Attorney Fenger appeared with Mr. Gaither. He admitted that he had not timely docketed his exhibits. He offered no excuse for the late filings but asserted that he had found case law that would nevertheless allow the Court to admit the tardy exhibits. The Court responded that the tardy exhibits would not be admitted unless he had case law that compelled their admission; the Court did not intend to exercise its discretion to admit the untimely filed exhibits. Attorney Fenger said he had no such case law. Admission of the exhibits, consisting largely of text messages between the parties, was denied. The Court

did allow the admission of the two state court orders that were attached to the complaint. Alec Gaither testified on his own behalf. He said that, in late 2021 and early 2022, he lived with his parents. Although he was largely unemployed during that time, he did plow snow on occasion. He said that the Debtor was the mother of his son. He testified that he obtained an order of protection

against the Debtor in February 2022 because he claimed that she was stalking and harassing him. He had received text messages from the Debtor saying that she had “eyes on” him and that made him uncomfortable. He said that the Debtor kept him and his parents’ home under surveillance and that her vehicle was spotted outside of his parents’ home on several occasions. The Debtor had accused Mr. Gaither of partying when he had scheduled visitation with his son and, on one occasion, had requested that he send her a picture proving that he was home with the child. Mr. Gaither said that, on another occasion, the

Debtor sent him a picture of his vehicle parked outside of a friend’s house and accused him of not being with the child during a visitation. Mr. Gaither said that the Debtor’s conduct caused him to be stressed and anxious. He said that he was very uncomfortable and could not hang out with his friends. He felt as though he was constantly being watched. He sought and received the order of protection to end her surveillance of him.

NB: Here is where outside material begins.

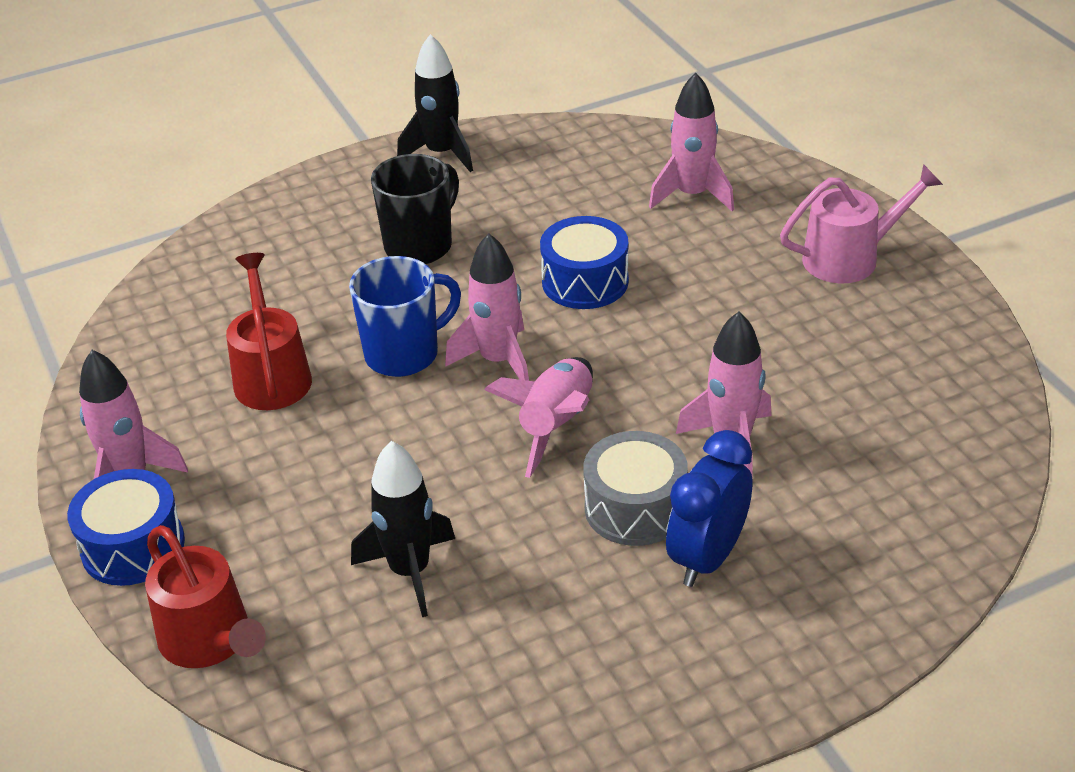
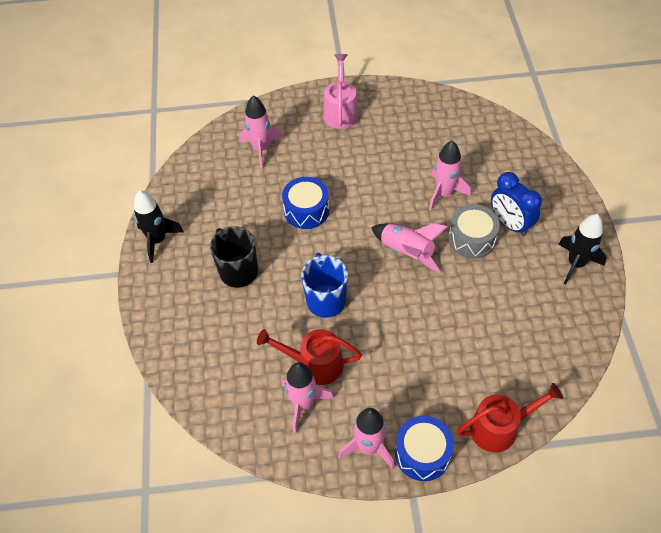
camera: 70 degrees left, 15 degrees up
black rocket [351,441,455,617] -> black rocket moved to [558,214,607,285]
pink rocket [445,233,529,381] -> pink rocket moved to [282,362,334,434]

He identified the state court orders granting the order of protection and awarding his attorney fees in the amount of $3123.

Under cross-examination by the Debtor’s attorney, Mr. Gaither said that his son had been born in November 2021 and that he had filed the family law case before the child’s birth to make sure that he was going to have visitation. He said that the initial agreement provided him with limited visitation because the Debtor was breastfeeding the baby and had to provide milk whenever he had visitation. He said that the Debtor lived about ten miles from him and that he or his parents did all the pick-ups and drop-offs for his visitations. Mr.

Gaither admitted that the Debtor had not damaged any of his property or caused him any physical injury. He expended no money for any counseling or treatment of any kind related to the Debtor’s conduct. He described his damages from the Debtor’s conduct as not being able to hang out with friends and lead a normal life.